Daily index maintenance

Hi,

In my current application, I'm rolling over data with a doc limit. I'm planning to implement the logic of creating daily indices in my platform. I would like to know how would daily index affect below parameters:

  1. Processing old data. For eg: in my application, I expect old data with a latency of XX hrs. So, once the new index is created with current date, I can still expect some yesterday's data. But since my current day's index is active, how can I maintain yesterday's data in m current index. Retention will also be a problem in this scenario.

  2. Creating daily index, how the response time for search be affected? How to ensure the request goes only to few shards of the day for which the request was issued.

I'm planning to follow the below link:

Thanks
Ankita

  1. you'd need to use time based indices and then have your processing layer send the delayed data to the older index.
  2. Depends on how you are querying the indices .

Kibana used to limit the indices being queried, first by using date match based on the timestamp in the index name and later based on field stats. Improvements in Elasticsearch has meant that this is no longer required, and Kibana now sends the query to all shards matching the index pattern, so if you are on version 6.x you may not need to worry about this.

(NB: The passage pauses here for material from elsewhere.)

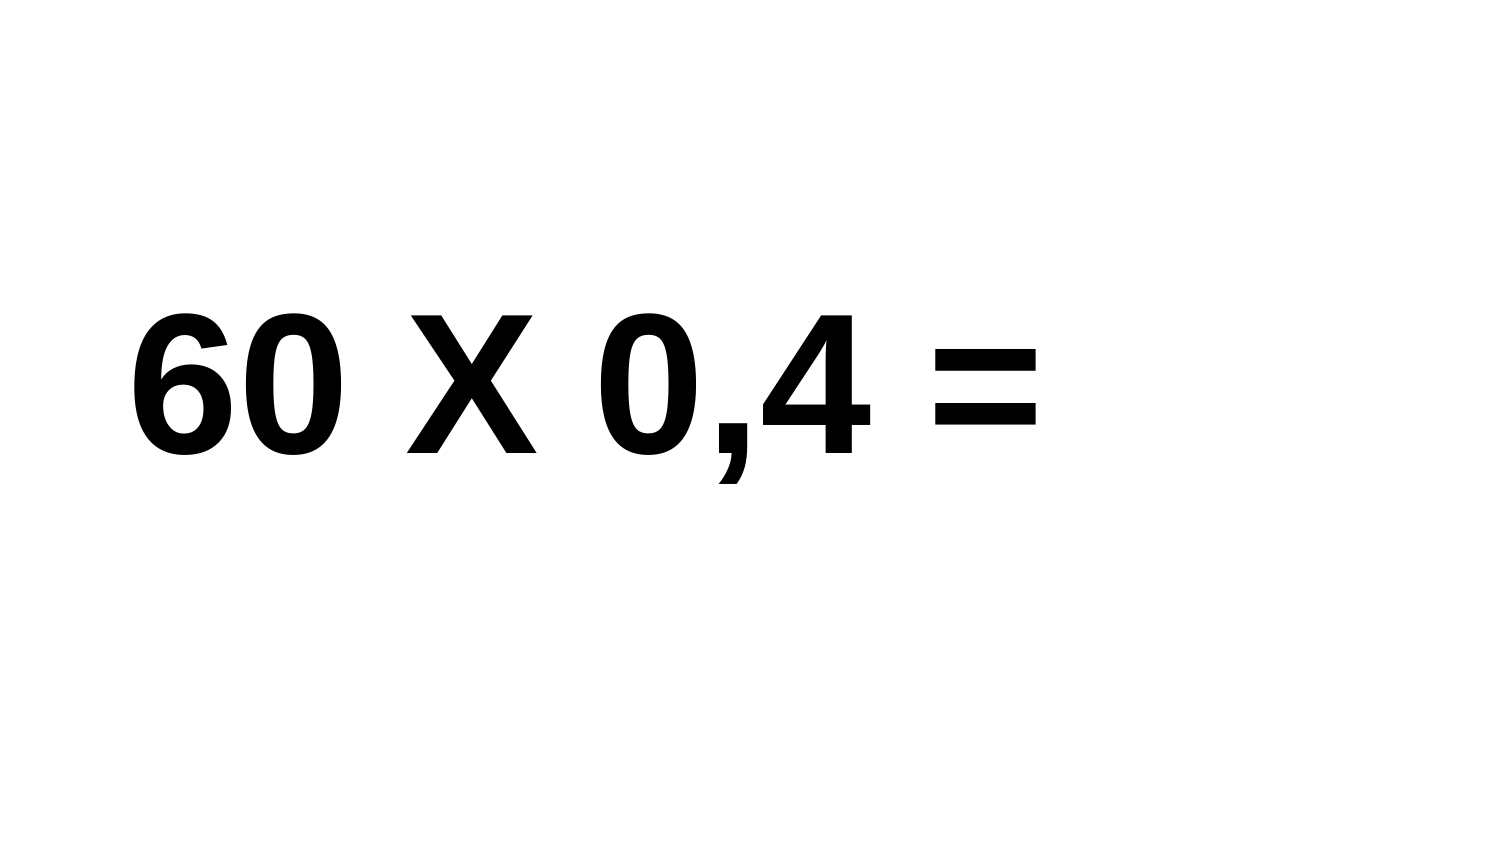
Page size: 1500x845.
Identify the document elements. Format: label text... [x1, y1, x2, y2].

@warkolm: How can the processing layer process be made t process old data and send to older index? From what I understand, the daily indexes that are created are not on the contents of the data but the time when the data has been processed.
for eg: if data is processed on 5/10 it will do to 5/10's index even when it has 5/9's data.
Also, when I'm using alias, with a rollover is happening on the on the daily index, the wite alias points to the current and so writing data to the old index is also a challenge. How to overcome that?

If you are using Logstash then it'll automatically pick the right day's index as long as you have a date filter taking the event date from the event.

If you are using rollover, events that are processed late and indexed into the write alias will indeed end up in the current index. You could based on index statistics determine which index/indices the data should go to and index directly to the indices rather than through the alias, but there is no automatic way to do so.

If you have data coming in very late, it may be better for you to stick with indices matching fixed time periods based on the index name.

This topic was automatically closed 28 days after the last reply. New replies are no longer allowed.